TASK OBJECTIVE:
Provide the data again exactly, including every line that follows.

MATERIAL PROVIDED:
━━━━
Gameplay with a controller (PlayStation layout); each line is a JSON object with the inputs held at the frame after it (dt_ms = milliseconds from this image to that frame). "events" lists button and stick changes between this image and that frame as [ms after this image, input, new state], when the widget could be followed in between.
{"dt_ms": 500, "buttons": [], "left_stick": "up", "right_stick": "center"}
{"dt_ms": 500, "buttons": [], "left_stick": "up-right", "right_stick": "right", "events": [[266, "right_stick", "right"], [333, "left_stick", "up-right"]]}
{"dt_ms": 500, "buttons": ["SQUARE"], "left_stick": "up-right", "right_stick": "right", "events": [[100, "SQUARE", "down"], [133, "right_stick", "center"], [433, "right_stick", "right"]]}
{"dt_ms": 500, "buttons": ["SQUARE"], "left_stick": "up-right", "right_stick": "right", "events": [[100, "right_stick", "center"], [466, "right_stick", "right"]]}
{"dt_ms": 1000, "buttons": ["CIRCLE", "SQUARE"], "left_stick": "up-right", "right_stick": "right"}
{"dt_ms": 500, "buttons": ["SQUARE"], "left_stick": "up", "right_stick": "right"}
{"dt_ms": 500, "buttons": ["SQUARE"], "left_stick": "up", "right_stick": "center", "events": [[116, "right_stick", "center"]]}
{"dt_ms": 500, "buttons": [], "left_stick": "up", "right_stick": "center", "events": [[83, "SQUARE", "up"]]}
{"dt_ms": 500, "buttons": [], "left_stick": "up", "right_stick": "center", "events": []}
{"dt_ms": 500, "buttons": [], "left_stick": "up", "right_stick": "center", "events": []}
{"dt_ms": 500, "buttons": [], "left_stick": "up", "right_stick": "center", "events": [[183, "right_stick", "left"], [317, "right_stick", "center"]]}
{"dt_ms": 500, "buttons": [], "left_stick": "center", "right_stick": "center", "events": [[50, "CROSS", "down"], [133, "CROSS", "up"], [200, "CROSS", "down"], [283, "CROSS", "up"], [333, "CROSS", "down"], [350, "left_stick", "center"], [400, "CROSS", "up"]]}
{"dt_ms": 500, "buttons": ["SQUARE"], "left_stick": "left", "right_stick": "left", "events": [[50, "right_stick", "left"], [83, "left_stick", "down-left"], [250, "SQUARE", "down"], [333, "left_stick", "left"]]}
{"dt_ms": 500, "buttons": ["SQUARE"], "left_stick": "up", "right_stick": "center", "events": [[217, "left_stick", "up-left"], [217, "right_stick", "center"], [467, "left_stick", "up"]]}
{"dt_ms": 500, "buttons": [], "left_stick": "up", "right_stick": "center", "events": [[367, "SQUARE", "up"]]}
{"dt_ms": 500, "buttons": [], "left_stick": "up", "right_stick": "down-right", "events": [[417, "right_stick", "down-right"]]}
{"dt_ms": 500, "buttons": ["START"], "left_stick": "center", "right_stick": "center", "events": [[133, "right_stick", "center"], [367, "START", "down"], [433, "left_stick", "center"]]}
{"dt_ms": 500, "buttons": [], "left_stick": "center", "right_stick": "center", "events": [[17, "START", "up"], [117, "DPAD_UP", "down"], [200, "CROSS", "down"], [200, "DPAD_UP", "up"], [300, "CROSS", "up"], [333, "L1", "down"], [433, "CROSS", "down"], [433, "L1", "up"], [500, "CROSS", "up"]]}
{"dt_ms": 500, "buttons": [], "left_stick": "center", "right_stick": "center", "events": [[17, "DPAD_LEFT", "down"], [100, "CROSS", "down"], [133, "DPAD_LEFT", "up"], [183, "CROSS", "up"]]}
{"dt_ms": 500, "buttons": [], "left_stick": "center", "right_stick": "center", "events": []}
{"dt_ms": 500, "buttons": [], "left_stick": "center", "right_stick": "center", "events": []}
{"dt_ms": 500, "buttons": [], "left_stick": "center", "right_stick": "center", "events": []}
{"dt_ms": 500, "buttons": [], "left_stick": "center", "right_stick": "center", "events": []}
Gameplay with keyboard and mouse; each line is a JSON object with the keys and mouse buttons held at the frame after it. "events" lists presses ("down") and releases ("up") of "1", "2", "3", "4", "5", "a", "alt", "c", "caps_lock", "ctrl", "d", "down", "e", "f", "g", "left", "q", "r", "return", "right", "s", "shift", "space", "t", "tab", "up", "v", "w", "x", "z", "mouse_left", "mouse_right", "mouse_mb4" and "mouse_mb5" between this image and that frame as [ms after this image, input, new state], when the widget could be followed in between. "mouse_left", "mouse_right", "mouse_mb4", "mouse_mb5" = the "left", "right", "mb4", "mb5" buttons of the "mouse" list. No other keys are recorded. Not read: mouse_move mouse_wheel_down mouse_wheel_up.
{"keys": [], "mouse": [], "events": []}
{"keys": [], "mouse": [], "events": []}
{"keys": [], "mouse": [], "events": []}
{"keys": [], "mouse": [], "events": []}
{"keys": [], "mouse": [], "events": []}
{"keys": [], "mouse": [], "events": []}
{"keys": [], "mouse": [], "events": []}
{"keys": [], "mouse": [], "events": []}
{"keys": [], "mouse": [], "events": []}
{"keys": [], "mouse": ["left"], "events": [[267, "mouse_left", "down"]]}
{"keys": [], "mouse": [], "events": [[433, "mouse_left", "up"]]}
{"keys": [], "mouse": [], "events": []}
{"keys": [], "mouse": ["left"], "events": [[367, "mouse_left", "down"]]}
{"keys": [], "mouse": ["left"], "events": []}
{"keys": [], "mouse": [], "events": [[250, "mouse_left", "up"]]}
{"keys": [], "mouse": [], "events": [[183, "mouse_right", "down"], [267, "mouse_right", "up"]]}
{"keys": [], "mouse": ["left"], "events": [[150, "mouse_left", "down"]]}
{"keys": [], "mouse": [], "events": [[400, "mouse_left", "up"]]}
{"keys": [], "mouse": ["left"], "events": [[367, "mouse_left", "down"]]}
━━━━
TASK ANSWER:
Gameplay with a controller (PlayStation layout); each line is a JSON object with the inputs held at the frame after it (dt_ms = milliseconds from this image to that frame). "events" lists button and stick changes between this image and that frame as [ms after this image, input, new state], when the widget could be followed in between.
{"dt_ms": 500, "buttons": [], "left_stick": "up", "right_stick": "center"}
{"dt_ms": 500, "buttons": [], "left_stick": "up-right", "right_stick": "right", "events": [[266, "right_stick", "right"], [333, "left_stick", "up-right"]]}
{"dt_ms": 500, "buttons": ["SQUARE"], "left_stick": "up-right", "right_stick": "right", "events": [[100, "SQUARE", "down"], [133, "right_stick", "center"], [433, "right_stick", "right"]]}
{"dt_ms": 500, "buttons": ["SQUARE"], "left_stick": "up-right", "right_stick": "right", "events": [[100, "right_stick", "center"], [466, "right_stick", "right"]]}
{"dt_ms": 1000, "buttons": ["CIRCLE", "SQUARE"], "left_stick": "up-right", "right_stick": "right"}
{"dt_ms": 500, "buttons": ["SQUARE"], "left_stick": "up", "right_stick": "right"}
{"dt_ms": 500, "buttons": ["SQUARE"], "left_stick": "up", "right_stick": "center", "events": [[116, "right_stick", "center"]]}
{"dt_ms": 500, "buttons": [], "left_stick": "up", "right_stick": "center", "events": [[83, "SQUARE", "up"]]}
{"dt_ms": 500, "buttons": [], "left_stick": "up", "right_stick": "center", "events": []}
{"dt_ms": 500, "buttons": [], "left_stick": "up", "right_stick": "center", "events": []}
{"dt_ms": 500, "buttons": [], "left_stick": "up", "right_stick": "center", "events": [[183, "right_stick", "left"], [317, "right_stick", "center"]]}
{"dt_ms": 500, "buttons": [], "left_stick": "center", "right_stick": "center", "events": [[50, "CROSS", "down"], [133, "CROSS", "up"], [200, "CROSS", "down"], [283, "CROSS", "up"], [333, "CROSS", "down"], [350, "left_stick", "center"], [400, "CROSS", "up"]]}
{"dt_ms": 500, "buttons": ["SQUARE"], "left_stick": "left", "right_stick": "left", "events": [[50, "right_stick", "left"], [83, "left_stick", "down-left"], [250, "SQUARE", "down"], [333, "left_stick", "left"]]}
{"dt_ms": 500, "buttons": ["SQUARE"], "left_stick": "up", "right_stick": "center", "events": [[217, "left_stick", "up-left"], [217, "right_stick", "center"], [467, "left_stick", "up"]]}
{"dt_ms": 500, "buttons": [], "left_stick": "up", "right_stick": "center", "events": [[367, "SQUARE", "up"]]}
{"dt_ms": 500, "buttons": [], "left_stick": "up", "right_stick": "down-right", "events": [[417, "right_stick", "down-right"]]}
{"dt_ms": 500, "buttons": ["START"], "left_stick": "center", "right_stick": "center", "events": [[133, "right_stick", "center"], [367, "START", "down"], [433, "left_stick", "center"]]}
{"dt_ms": 500, "buttons": [], "left_stick": "center", "right_stick": "center", "events": [[17, "START", "up"], [117, "DPAD_UP", "down"], [200, "CROSS", "down"], [200, "DPAD_UP", "up"], [300, "CROSS", "up"], [333, "L1", "down"], [433, "CROSS", "down"], [433, "L1", "up"], [500, "CROSS", "up"]]}
{"dt_ms": 500, "buttons": [], "left_stick": "center", "right_stick": "center", "events": [[17, "DPAD_LEFT", "down"], [100, "CROSS", "down"], [133, "DPAD_LEFT", "up"], [183, "CROSS", "up"]]}
{"dt_ms": 500, "buttons": [], "left_stick": "center", "right_stick": "center", "events": []}
{"dt_ms": 500, "buttons": [], "left_stick": "center", "right_stick": "center", "events": []}
{"dt_ms": 500, "buttons": [], "left_stick": "center", "right_stick": "center", "events": []}
{"dt_ms": 500, "buttons": [], "left_stick": "center", "right_stick": "center", "events": []}
Gameplay with keyboard and mouse; each line is a JSON object with the keys and mouse buttons held at the frame after it. "events" lists presses ("down") and releases ("up") of "1", "2", "3", "4", "5", "a", "alt", "c", "caps_lock", "ctrl", "d", "down", "e", "f", "g", "left", "q", "r", "return", "right", "s", "shift", "space", "t", "tab", "up", "v", "w", "x", "z", "mouse_left", "mouse_right", "mouse_mb4" and "mouse_mb5" between this image and that frame as [ms after this image, input, new state], when the widget could be followed in between. "mouse_left", "mouse_right", "mouse_mb4", "mouse_mb5" = the "left", "right", "mb4", "mb5" buttons of the "mouse" list. No other keys are recorded. Not read: mouse_move mouse_wheel_down mouse_wheel_up.
{"keys": [], "mouse": [], "events": []}
{"keys": [], "mouse": [], "events": []}
{"keys": [], "mouse": [], "events": []}
{"keys": [], "mouse": [], "events": []}
{"keys": [], "mouse": [], "events": []}
{"keys": [], "mouse": [], "events": []}
{"keys": [], "mouse": [], "events": []}
{"keys": [], "mouse": [], "events": []}
{"keys": [], "mouse": [], "events": []}
{"keys": [], "mouse": ["left"], "events": [[267, "mouse_left", "down"]]}
{"keys": [], "mouse": [], "events": [[433, "mouse_left", "up"]]}
{"keys": [], "mouse": [], "events": []}
{"keys": [], "mouse": ["left"], "events": [[367, "mouse_left", "down"]]}
{"keys": [], "mouse": ["left"], "events": []}
{"keys": [], "mouse": [], "events": [[250, "mouse_left", "up"]]}
{"keys": [], "mouse": [], "events": [[183, "mouse_right", "down"], [267, "mouse_right", "up"]]}
{"keys": [], "mouse": ["left"], "events": [[150, "mouse_left", "down"]]}
{"keys": [], "mouse": [], "events": [[400, "mouse_left", "up"]]}
{"keys": [], "mouse": ["left"], "events": [[367, "mouse_left", "down"]]}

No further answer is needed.